=== Source information ===

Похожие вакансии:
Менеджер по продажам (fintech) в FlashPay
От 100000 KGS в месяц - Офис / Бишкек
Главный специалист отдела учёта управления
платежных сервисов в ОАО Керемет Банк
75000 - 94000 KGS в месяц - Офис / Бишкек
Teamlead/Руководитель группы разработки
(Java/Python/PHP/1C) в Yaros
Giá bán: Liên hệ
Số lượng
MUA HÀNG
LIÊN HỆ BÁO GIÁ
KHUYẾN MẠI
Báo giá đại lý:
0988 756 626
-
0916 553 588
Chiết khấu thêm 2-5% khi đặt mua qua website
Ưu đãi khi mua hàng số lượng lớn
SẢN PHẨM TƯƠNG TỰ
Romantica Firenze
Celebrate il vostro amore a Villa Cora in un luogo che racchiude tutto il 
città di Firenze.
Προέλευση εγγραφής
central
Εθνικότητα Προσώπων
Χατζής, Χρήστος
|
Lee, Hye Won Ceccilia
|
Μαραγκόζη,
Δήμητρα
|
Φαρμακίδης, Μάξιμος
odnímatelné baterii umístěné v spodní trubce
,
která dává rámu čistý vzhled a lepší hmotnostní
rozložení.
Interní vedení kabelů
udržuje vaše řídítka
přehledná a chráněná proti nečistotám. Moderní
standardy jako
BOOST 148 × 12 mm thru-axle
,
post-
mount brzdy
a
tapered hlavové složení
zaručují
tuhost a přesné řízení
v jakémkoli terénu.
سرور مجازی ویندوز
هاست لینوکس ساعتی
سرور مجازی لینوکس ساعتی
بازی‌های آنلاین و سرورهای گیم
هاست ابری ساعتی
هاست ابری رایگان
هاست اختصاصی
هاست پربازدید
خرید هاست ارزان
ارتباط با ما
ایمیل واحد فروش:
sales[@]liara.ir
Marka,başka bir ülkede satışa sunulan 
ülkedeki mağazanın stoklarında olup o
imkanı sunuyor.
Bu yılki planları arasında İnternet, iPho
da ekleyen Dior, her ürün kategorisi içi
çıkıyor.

===

● About this task: Everything from the first line of the data through the line holding "Giá bán: Liên hệ" should be output exactly, and no other lines.

● Exercise response:
Похожие вакансии:
Менеджер по продажам (fintech) в FlashPay
От 100000 KGS в месяц - Офис / Бишкек
Главный специалист отдела учёта управления
платежных сервисов в ОАО Керемет Банк
75000 - 94000 KGS в месяц - Офис / Бишкек
Teamlead/Руководитель группы разработки
(Java/Python/PHP/1C) в Yaros
Giá bán: Liên hệ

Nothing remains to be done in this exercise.